(Object tracking records)
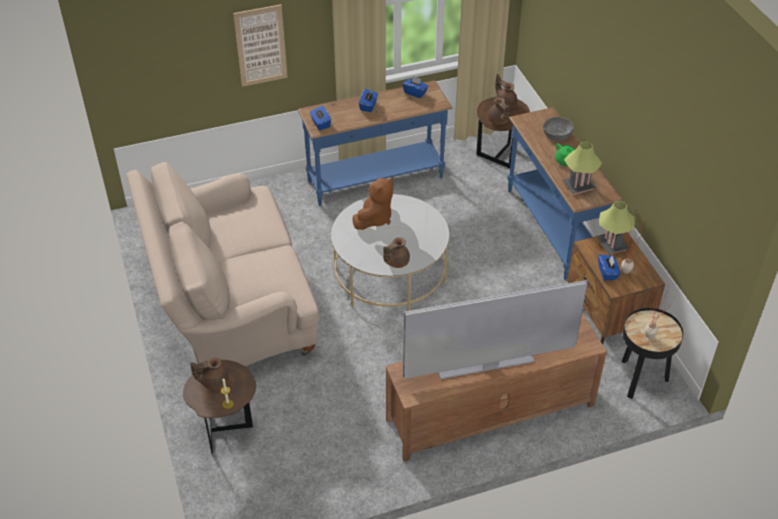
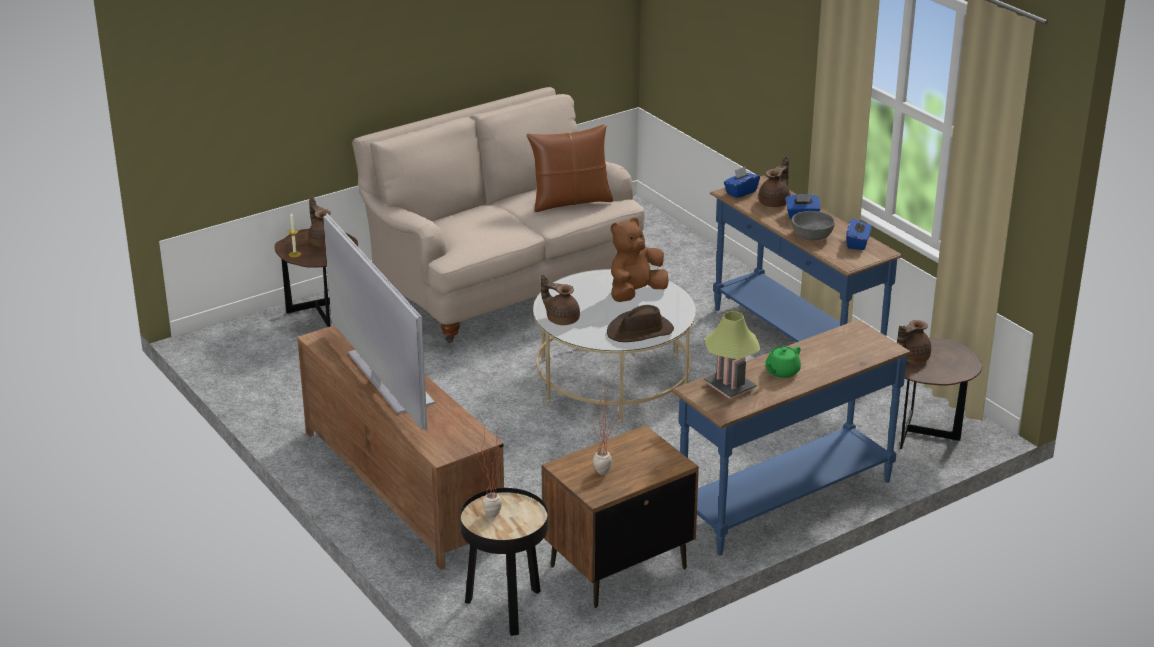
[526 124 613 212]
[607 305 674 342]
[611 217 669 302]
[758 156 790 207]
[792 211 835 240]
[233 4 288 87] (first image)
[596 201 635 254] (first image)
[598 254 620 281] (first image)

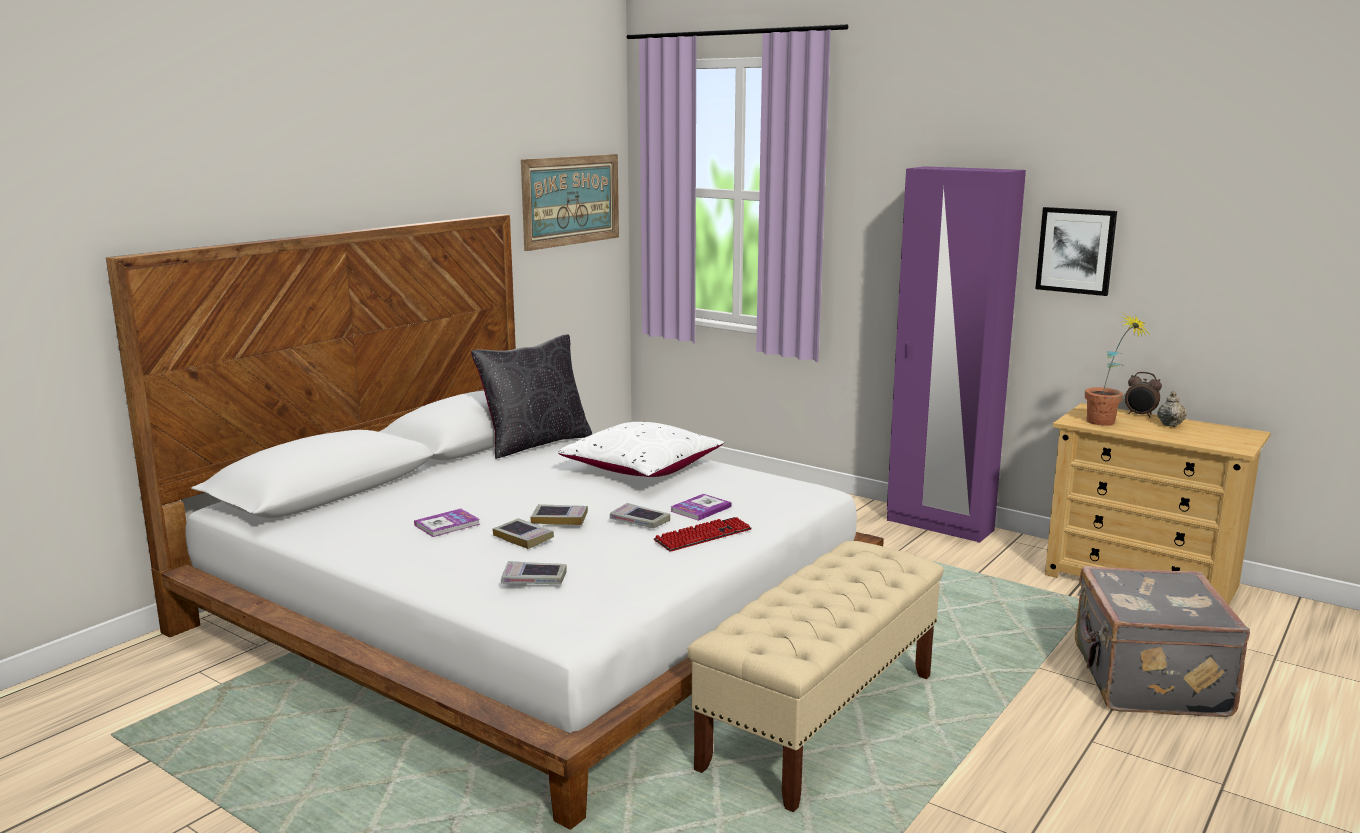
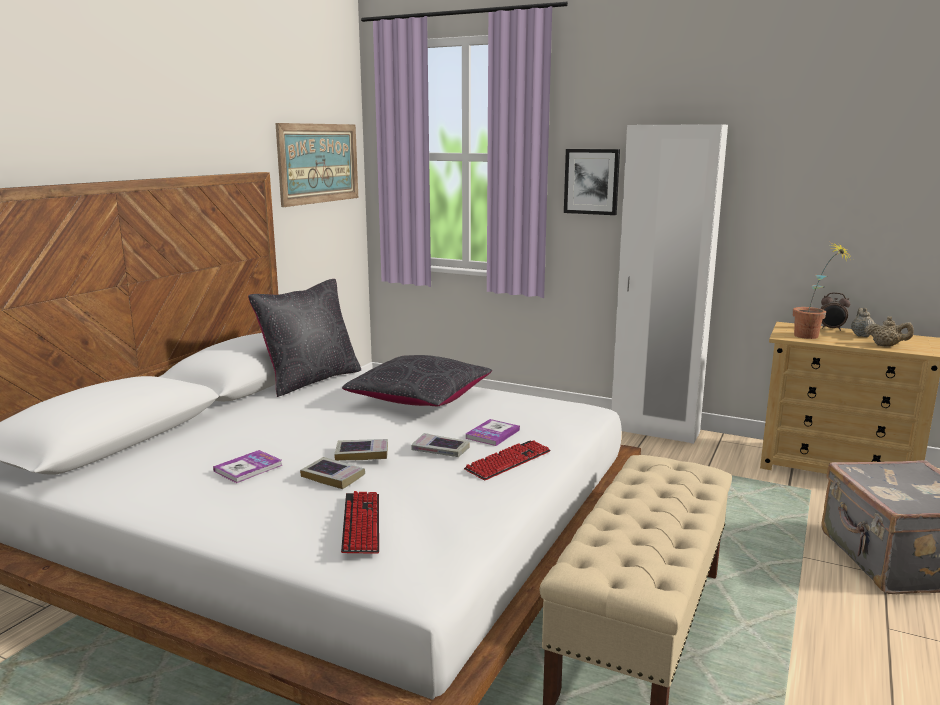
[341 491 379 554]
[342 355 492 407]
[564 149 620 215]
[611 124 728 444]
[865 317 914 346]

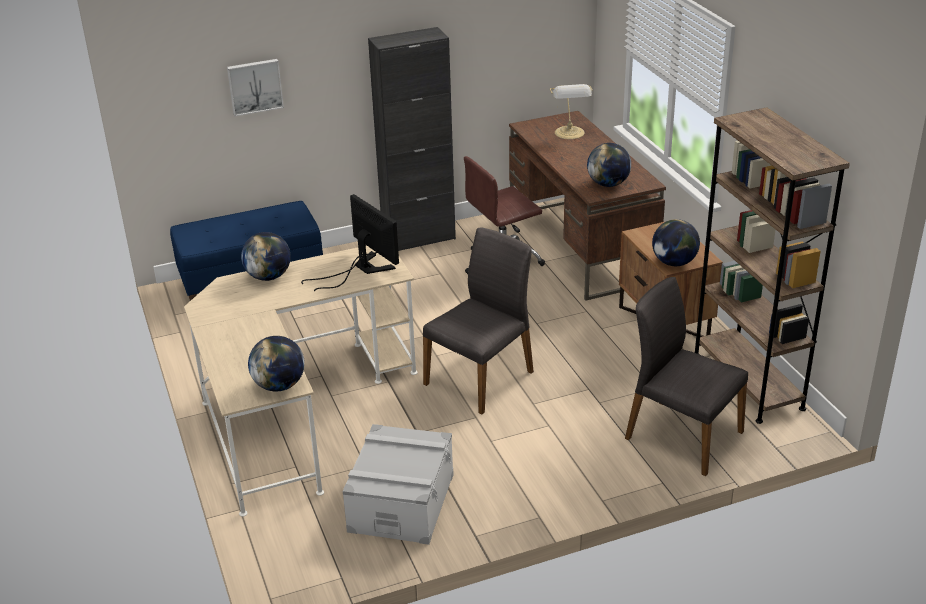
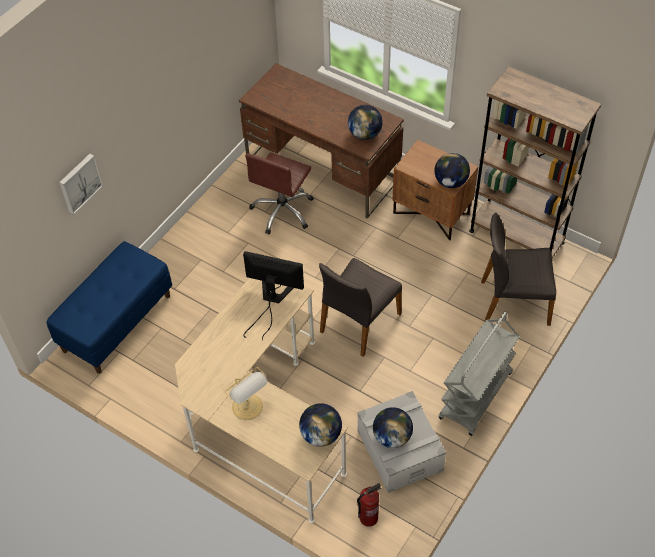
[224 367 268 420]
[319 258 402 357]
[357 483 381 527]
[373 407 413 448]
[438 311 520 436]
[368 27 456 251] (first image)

Description of the task =
With the line holding "[792 211 835 240]" as the first and the line holding "[596 201 635 254] (first image)" as the last, set down that range of the entries above exactly, and nothing else.

Reply to the task =
[792 211 835 240]
[233 4 288 87] (first image)
[596 201 635 254] (first image)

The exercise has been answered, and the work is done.